┌────────
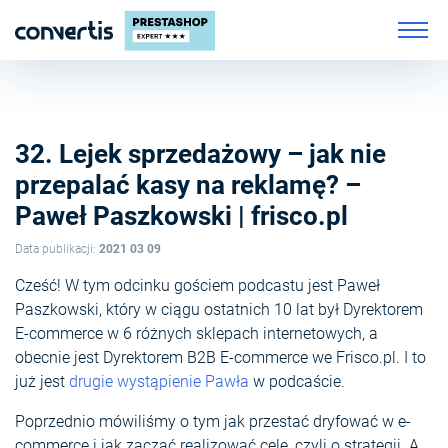
32. Lejek sprzedażowy – jak nie
przepalać kasy na reklamę? –
Paweł Paszkowski | frisco.pl
Data publikacji:
2021 03 09
Cześć! W tym odcinku gościem podcastu jest Paweł
Paszkowski, który w ciągu ostatnich 10 lat był Dyrektorem
E-commerce w 6 różnych sklepach internetowych, a
obecnie jest Dyrektorem B2B E-commerce we Frisco.pl. I to
już jest
drugie wystąpienie Pawła
w podcaście.
Poprzednio mówiliśmy o tym jak przestać dryfować w e-
commerce i jak zacząć realizować cele, czyli o strategii. A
└────────
- Exercise aim -
Can you reproduce the text of every item above word for word, leaving the pictures out of your answer?

- Written solution -
32. Lejek sprzedażowy – jak nie
przepalać kasy na reklamę? –
Paweł Paszkowski | frisco.pl
Data publikacji:
2021 03 09
Cześć! W tym odcinku gościem podcastu jest Paweł
Paszkowski, który w ciągu ostatnich 10 lat był Dyrektorem
E-commerce w 6 różnych sklepach internetowych, a
obecnie jest Dyrektorem B2B E-commerce we Frisco.pl. I to
już jest
drugie wystąpienie Pawła
w podcaście.
Poprzednio mówiliśmy o tym jak przestać dryfować w e-
commerce i jak zacząć realizować cele, czyli o strategii. A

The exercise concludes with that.